Unfortunate. But if that’s the way it is, then that’s the way it is.
Actually, if the market broke down, there wouldn’t be the feedback mechanism between perceived scarcity and higher prices in play. Price gouging is actually a classic example of a well functioning market.
Basically the whole argument against price “gouging” is the notion that goods with inelastic demand (i.e. things like water, for example) or items without substitutes shouldn’t follow the normal mechanisms of supply and demand, usually out of humanitarian considerations, rather than purely economic ones.
It’s also that inelastic demand and lack of substitutes during crises that make the prices go so high; people need water to live, gas to get around, etc… so in conditions where they can’t take the bus, or drink from the faucet, prices go up… because they can.
At some point though, substitutes DO come into play, either through hasty introduction by competitors, or because previously unattractive substitutes become attractive due to high prices.
Sometimes the price fluctuations are due to sheer stupidity; recently here in Dallas, we’ve been enduring a sort of gas panic, that’s entirely based in the perception that gas supplies MUST be tight, and prices about to rise dramatically. So the dipshits around here have been filling up repeatedly and CAUSING the panic, when all industry sources are pointing out that there’s not much of a supply crunch, and not much of a projected price increase. Yet we have $3+ a gallon gas and about half the stations are gas-less because of morons who have drunk the kool-aid and are filling up whenever they can, putting unusual strain on the resupply system… for no real reason other than dumbassery.
First of all stay safe, I consider you one of the more relevant posters on this board.

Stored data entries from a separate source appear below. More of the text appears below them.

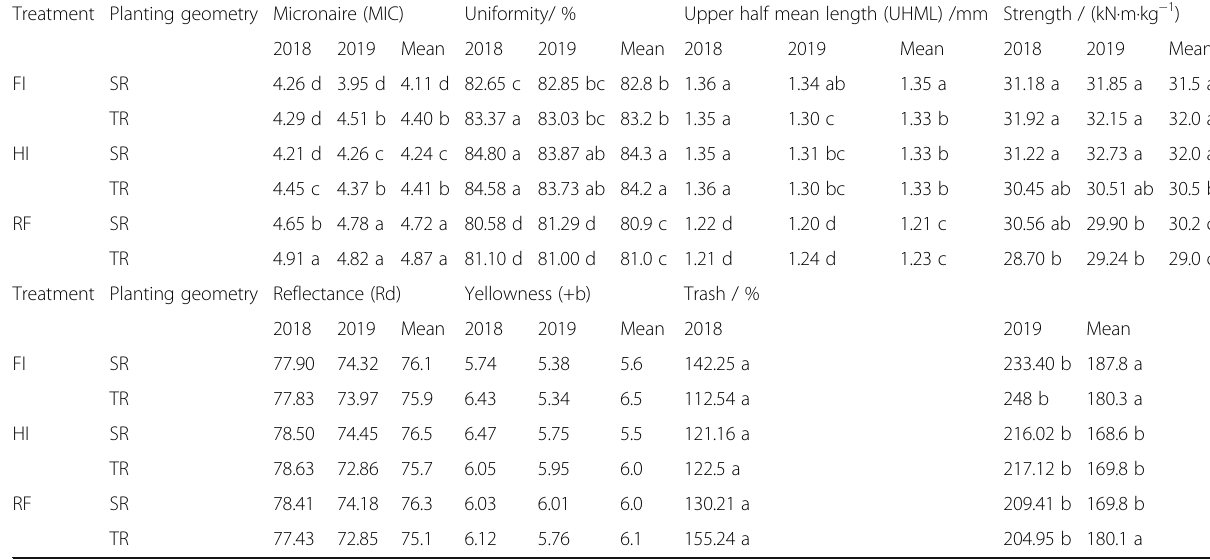
Table 2 Fiber quality characteristics of irrigation treatments (FI, HI, and RF) on cotton in a Dundee silt loam with single-row (SR) and twin-row (TR) planting geometries estimated by high volume instrument (HVI). FI is full irrigation; HI is half irrigation; RF is rain-fed Treatment Planting geometry Micronaire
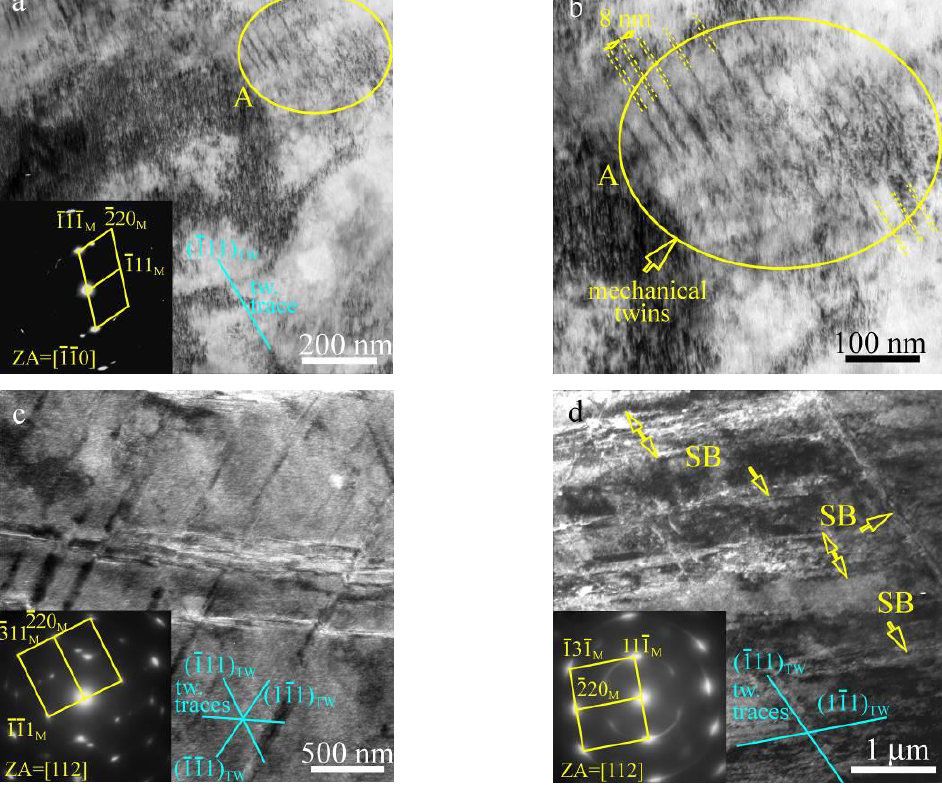
Figure 3. Typical TEM bright-field images of the microstructure and SAED patterns with interpretations (inserts in ( a ), ( c ), and ( d )) in HPT 400 -processed specimens: ( a , b ) — N = 1, ( c ) — N = 2, ( d ) — N = 3. SB — shear band, ZA — zone axis. Image ( b ) is a magnified area in image ( a ) which show thin mechanical twins.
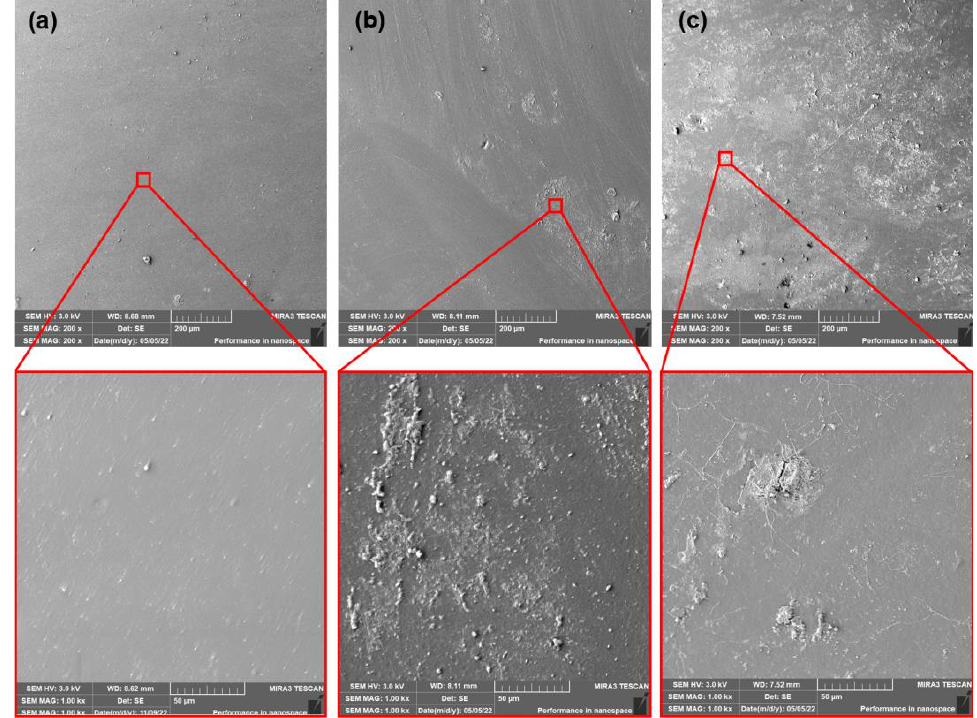
Figure 8. SEM images of as-produced PLA/ATBC films ( a ) at initial state and after ( b ) 14 days of thermophilic composting, and ( c ) 28 days of thermophilic composting.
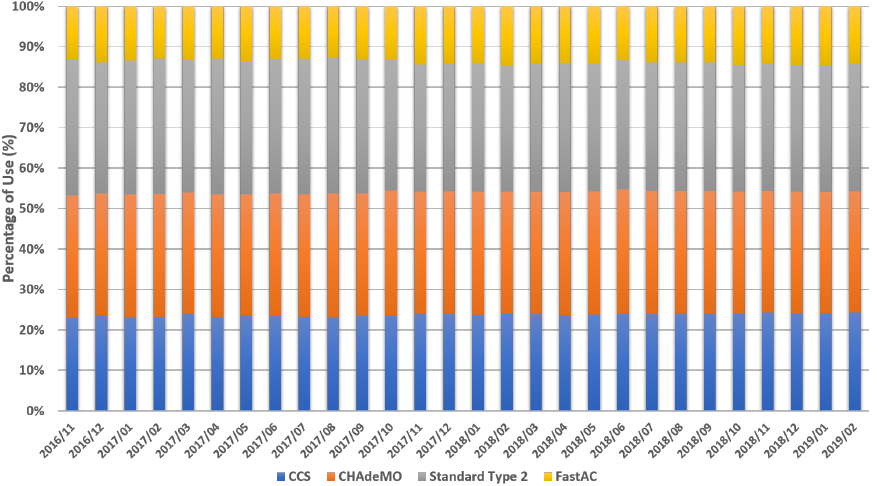
Figure 12. Monthly share of use of the the EV infrastructure, divided by type of charging station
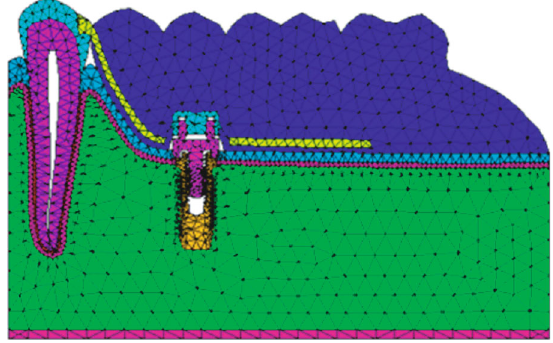
Figure 5: First biomodels of dental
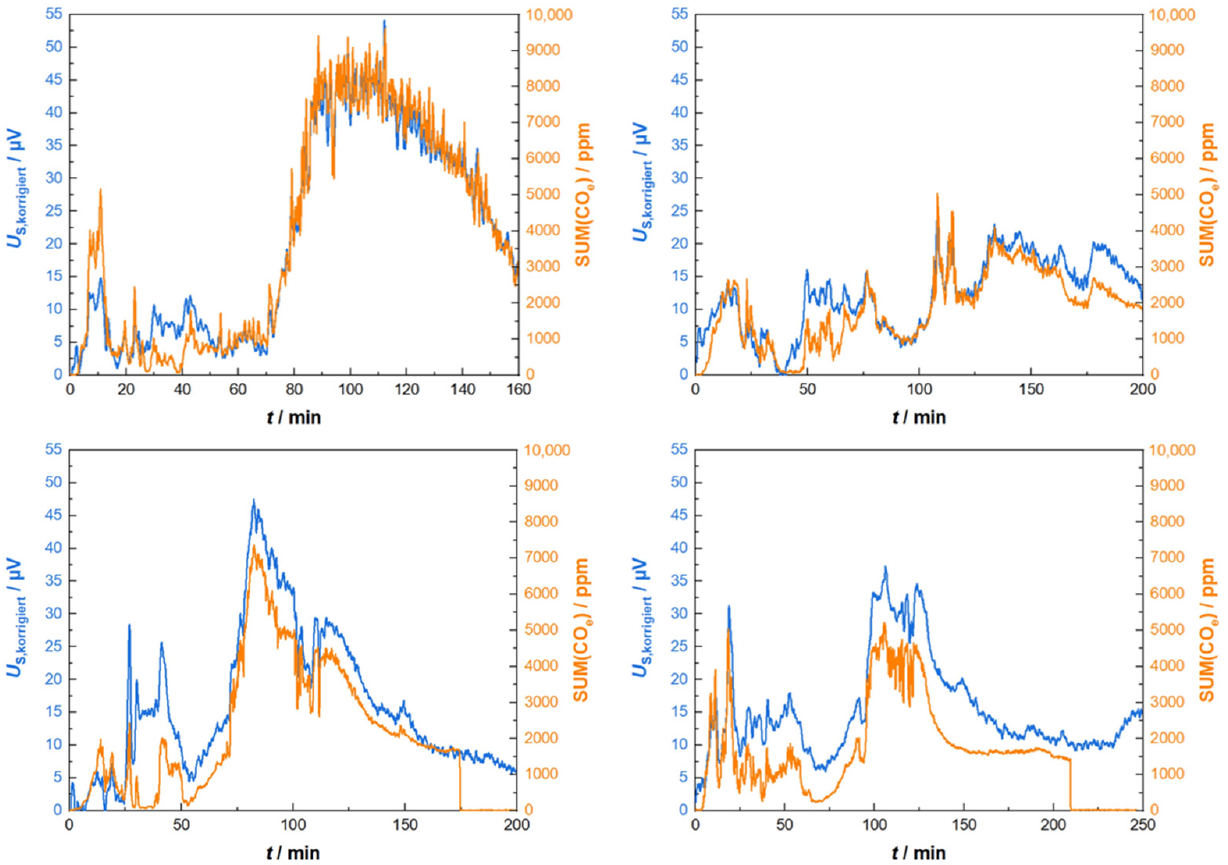
Figure 8. Corrected sensor signal (sensor type Gen_1) in comparison to analytic data for four different firing experiments. All raw signals were corrected with the same set of parameters as those described in the text and applied in the data in Figure 7.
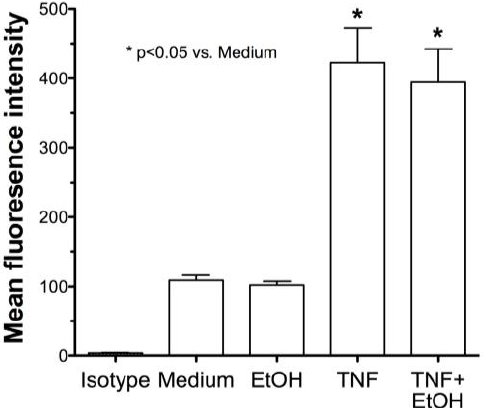
Figure 7. Alcohol does not directly affect TNFα-induced ICAM-1 expression. BEAS-2B were treated with either TNFα (0.1 ng/mL) or TNFα incubated with 100 mM ethanol for 1 h before epithelial cell treatment. FACS for ICAM-1 revealed a significant increase in ICAM-1 expression even when cells were treated with TNFα + ethanol. Bar graphs represent the mean with standard error bars of 3 separate experiments (* p < 0.05 vs. control medium).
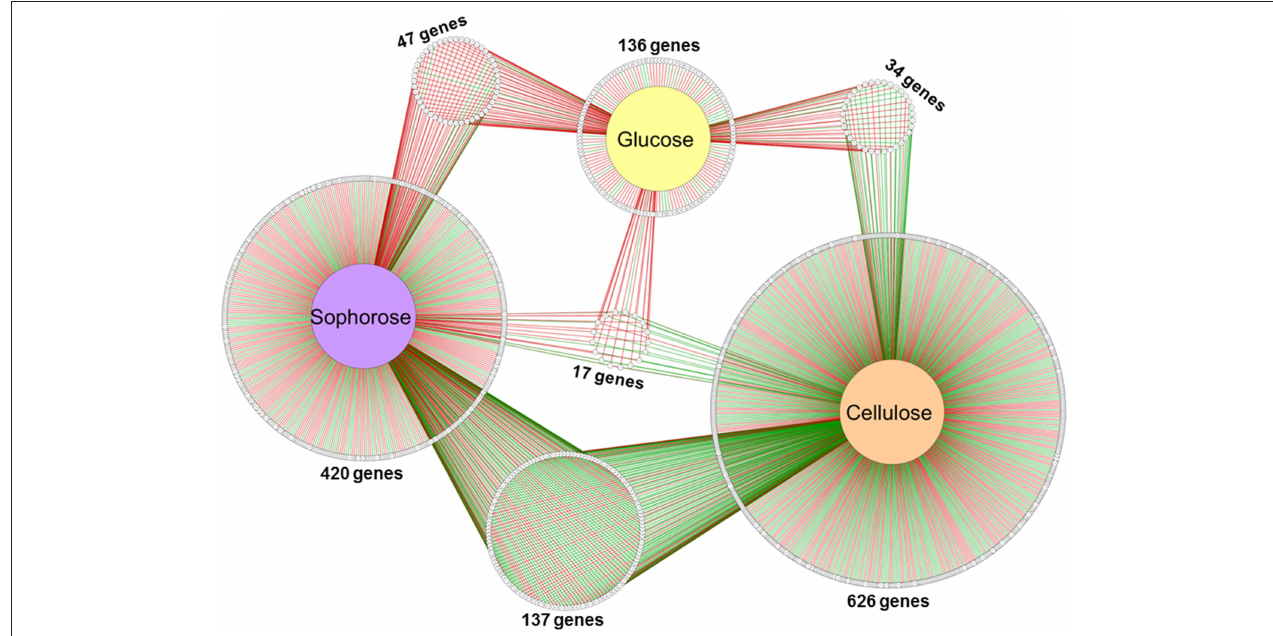
FIGURE 2 | Gene Regulatory Network (GRN) of 1184 differentially expressed genes in ∆ xyr1 /QM9414 in response to different carbon sources (cellulose, sophorose, and glucose). Genes are represented as nodes (shown as circles), and interactions are represented as edges (red lines: up-regulated interactions; and green lines: down-regulated interactions), connecting the nodes: 1674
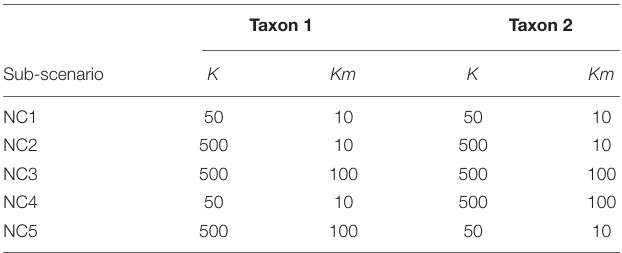
TABLE 1 | Simulated sub-scenarios with different parameter values of demography and migration during the range expansion of an invasive taxon and hybridization with a local taxon (see Figure 1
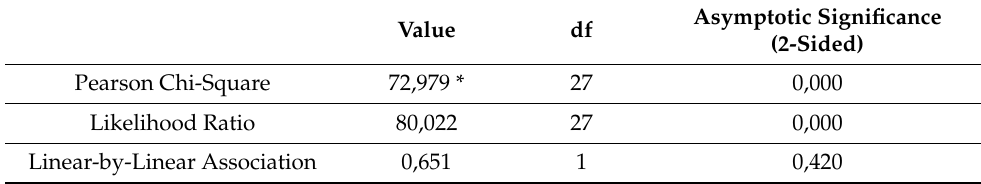
Table 3. Chi-Square Test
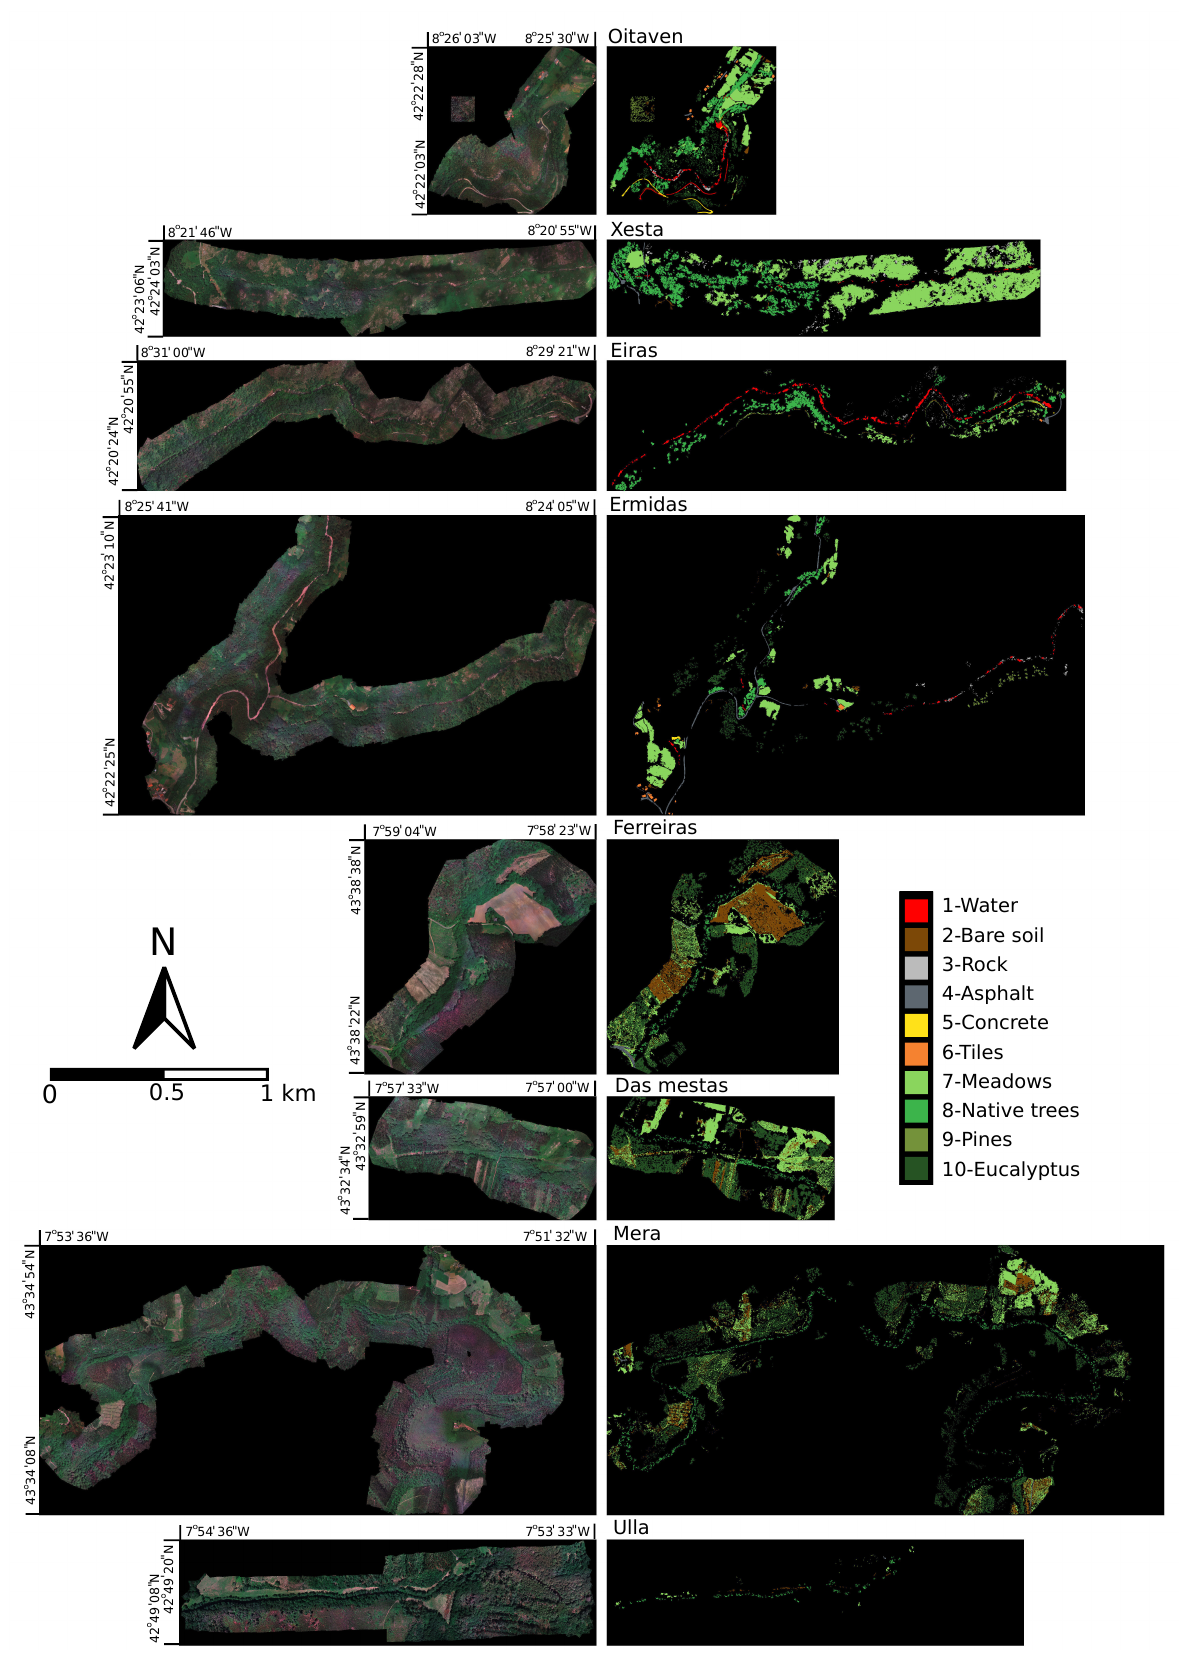
Figure 14. Multispectral datasets (color composite and reference data) used in this study: Oitaven, Xesta, Eiras, Ermidas, Ferreiras, Das Mestas, Mera, and Ulla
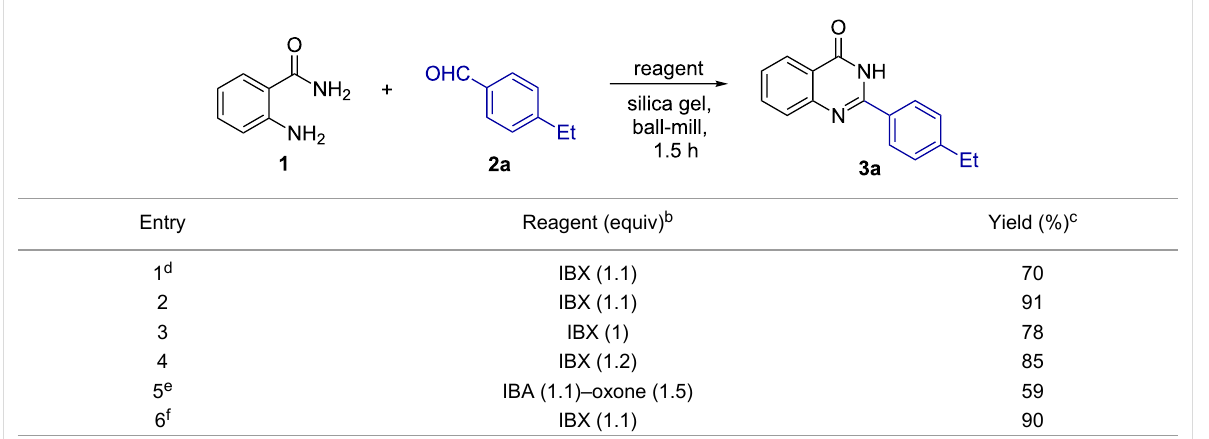
Figure 2: Comparison of the current work with the existing literature reports.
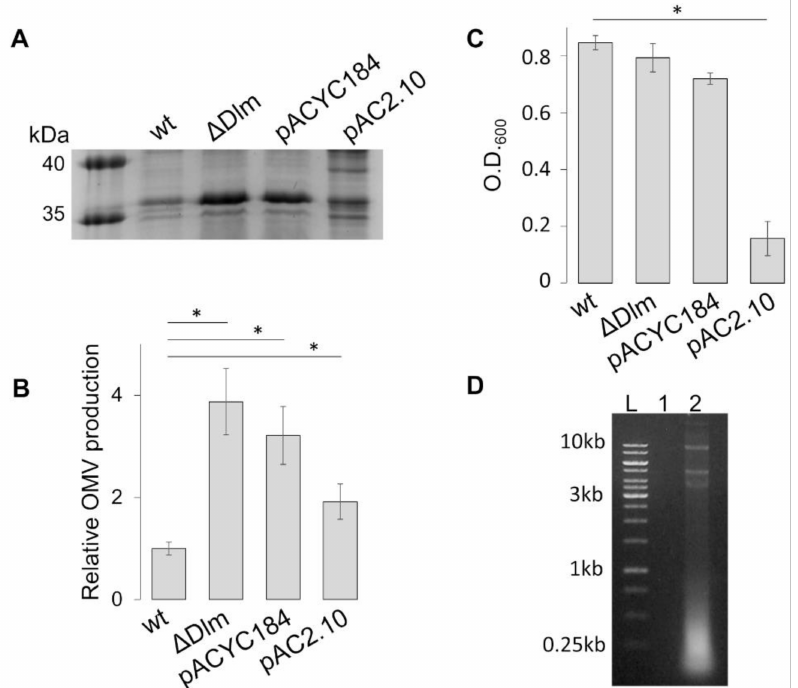
Figure 3. Trans-complementation of the SRRz/Rz1 operon confers a lytic phenotype to ULS153 ∆ Dlm. ( A ) SDS-PAGE separation of OMV proteins from ULS153 (wt), ULS153 ∆ Dlm), UL153 ∆ Dlm carrying the pACY184 vector ( ∆ Dlm pACY184), and UL153 ∆ Dlm carrying pAC2.10, a pACYC184- derived plasmid harboring a functional copy of the SRRz/Rz1 operon ( ∆ Dlm pAC2.10). ( B ) OMV production of ULS153 ∆ Dlm, ULS153 ∆ Dlm pACY184 and ULS153 ∆ Dlm pAC2.10 normalized to the ULS153 wt strain. OMV amount was obtained by densitometry of the OmpF/C band in SDS-PAGE separations. ( C ) Growth measurements (OD 600 ) of ULS153 wt, ULS153 ∆ Dlm, ULS153 ∆ Dlm pAC184 and ULS153 ∆ Dlm pAC2.10 after overnight cultures. Vertical bars indicate the standard deviation of three independent experiments. Statistical significance was determined by the t test, and p values are as follows: * p < 0.01. ( D ) Agarose gel separation of DNA purified from overnight culture supernatants of ULS153 ∆ Dlm pACYC184 (lane 1) and ∆ Dlm pAC2.10 (lane 2). The presence of DNA is detectable only in ULS153 ∆ Dlm pAC2.10. L, mw markers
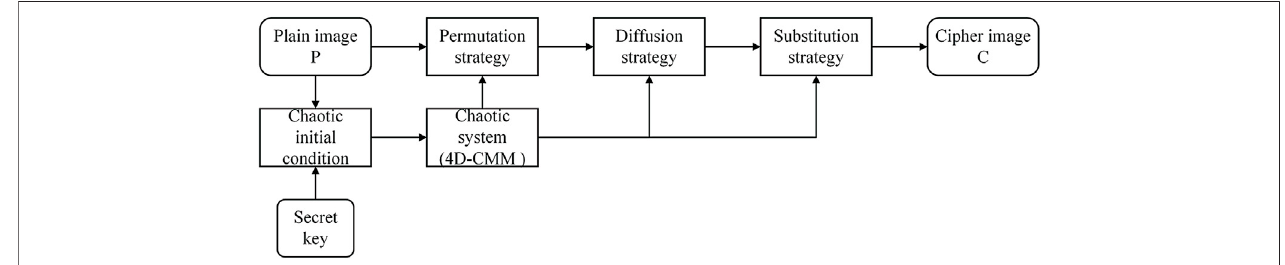
FIGURE 2 | Proposed encryption scheme fl ow chart.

What you are calling storytelling and clever argument might also be called analysis and reasoning. Noone is going to inventory disaster levels of supplies during normal times. NOONE. The closest I think you will get is retailers stocking up on disaster supplies in the days ahead of a predictable disaster like a hurricane. Like I said, show me one retailer that stocks disaster levels of supplies in areas where price gouging is permitted? If price gouging could actually induce people to stock disaster levels of inventory, you would think someone somewhere would be doing it, but they’re not. Isn’t the lack of any evidence actually a form of empirical evidence?
You say that high prices (and we are talking about price gouging levels of pricing) might reflect high costs and you once again refer to inventory costs and so I ask you to point to the retailer that is actually incurring these high costs.
I impose a moral component to people who price gouge life sustaining supplies. I never once criticized people who price gouged the solar eclipse glasses in the wake of the irrational hysteria surrounding blindness during the solar eclipse. But life sustaining supplies are different.
Why don’t you just get out of there? Is it safe where you are?
But if there were a way for the retailers to resupply normally, then presumably the price wouldn’t rise much, because of competition. The problem price gouging laws are attempting to address is that retailers are selling existing inventory at much higher prices to people who are in a captive market.
People and goods were moving in and out of Houston before, during, and after the hurricane. Not on every road. Not to and from every single neighborhood. But hardly captive. We have posters using words like “helicarriers” when trucks were doing the job. No, retailers were not “resupplying normally”. So we can’t expect normal supply chain efficiencies.
I’m not so against people making money that I would prefer for people in need to go without.